ELR Citation: 39 ELR 20265
Nos. No. 08-1307, (N.C. Ct. App., 11/17/2009)

A North Carolina appellate court held that the North Carolina Sedimentation Control Commission erred in issuing a country club a variance from state buffer requirements allowing it to build a nine-hole golf course along and over Banks Creek, certified trout waters. The applicable state statute requires, at the very least, an undisturbed 25-foot buffer zone between classified trout waters and land disturbing activity. This mandatory buffer zone may only be violated by "temporary and minimal" land disturbing activity when specifically authorized by the Commission.
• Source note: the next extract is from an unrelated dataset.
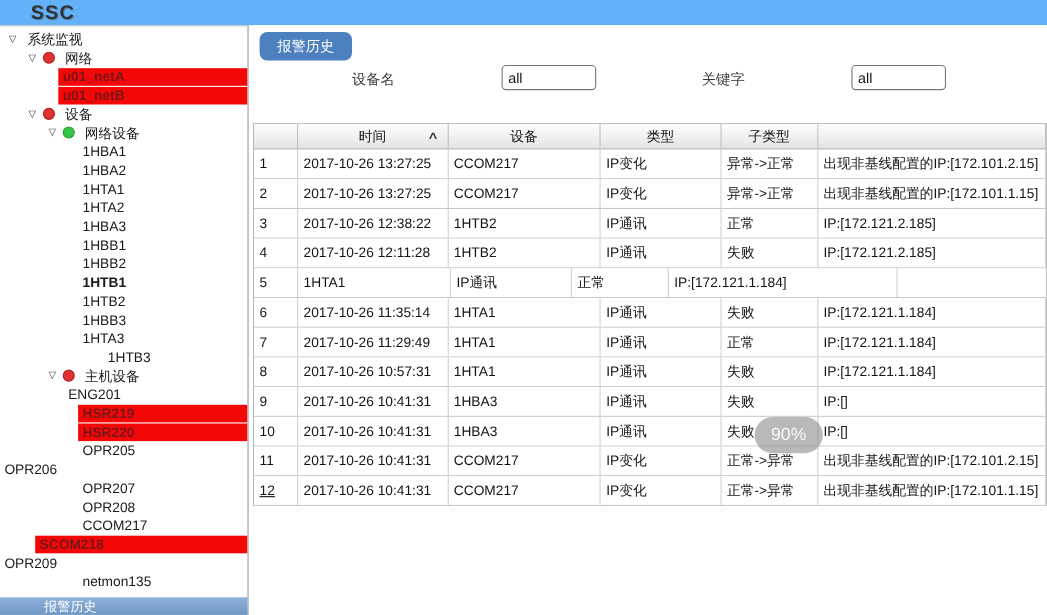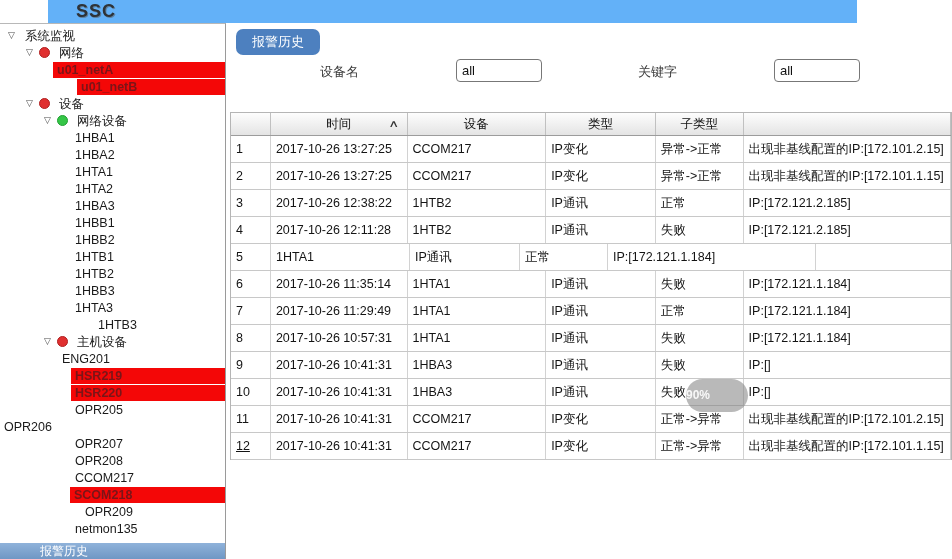"SSC" .topbar { margin-left: 48px -> none; width: 809px -> 952px }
Here, the country club's land disturbing activities are not minimal. The club completely removed 160 feet of the mandatory undisturbed buffer zone of Banks Creek by clearing all vegetation, removing trees and tree canopy within the buffer zone along 2,763 feet of Banks Creek, and re-routing a portion of the trout waters through 1,868 feet of underground piping. Nor is the club's activity temporary. The club will continue to conduct activity that may cause or contribute to sedimentation in the buffer zone after completion of all construction. The lower court, therefore, erred in upholding the variance based on its conclusion that the land-disturbing activities in this case were "temporary" and "minimal" in accordance with the statute.